Essa decisão atrasa a luta contra a sub-representação de mulheres e pessoas negras na política. Ao perdoar multas e permitir o refinanciamento de dívidas de partidos que não cumpriram as cotas de financiamento para esses grupos, a PEC enfraquece as medidas estabelecidas para promover maior proporcionalidade populacional nos espaços de decisão. A anistia pode desincentivar os partidos a respeitarem as cotas, já que não enfrentam consequências significativas por não cumprir as normas. Além de atrasar a efetiva redistribuição de recursos, perpetuando a desigualdade no acesso ao financiamento eleitoral.

“Ainda estamos sob fortes ataques da extrema-direita, do fascismo e do ódio. Se não formos responsáveis com nossas decisões políticas, corremos um sério risco de voltarmos à barbárie que se delineou com a ascensão de um governo com forte viés fascista”, alerta Makota Celinha.
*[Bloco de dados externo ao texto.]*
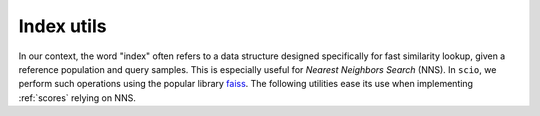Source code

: Index utils
===========

In our context, the word "index" often refers to a data structure designed specifically for fast similarity lookup, given a reference population and query samples. This is especially useful for *Nearest Neighbors Search* (NNS). In ``scio``, we perform such operations using the popular library `faiss <https://github.com/facebookresearch/faiss>`_. The following utilities ease its use when implementing :ref:`scores` relying on NNS.

.. autosummary::
   :toctree: autosummary

   ~scio.scores.utils.Index
   ~scio.scores.utils.make_indexes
Implicações da campanha “Quero Me Ver No Poder”

Diante deste cenário, é mais do que necessário lutar para que estes grupos sub-representados nos espaços de poder político, tenham condições e suporte para ocupar a política institucional, historicamente dominada por homens cis, brancos e heterossexuais. É para mudar este cenário que surge a campanha QMVNP.

“A campanha, assim como a Plataforma e outras organizações, contribuíram e muito para explicitar para a nossa sociedade, o quanto o nosso sistema de poder é racista, misógino, transfóbico e contra os pobres. Mas além de expor esta mazela, apresentamos propostas e mostramos que quando mulheres, mulheres negras, LGBTQI+, juventudes periféricas, entre outros, estão nos espaços de poder, o poder roda de outra forma, de forma mais coletiva, mais dialógica e principalmente mais respeitosa”, finaliza Moroni.

Vote em quem te representa! Queremos te ver no poder!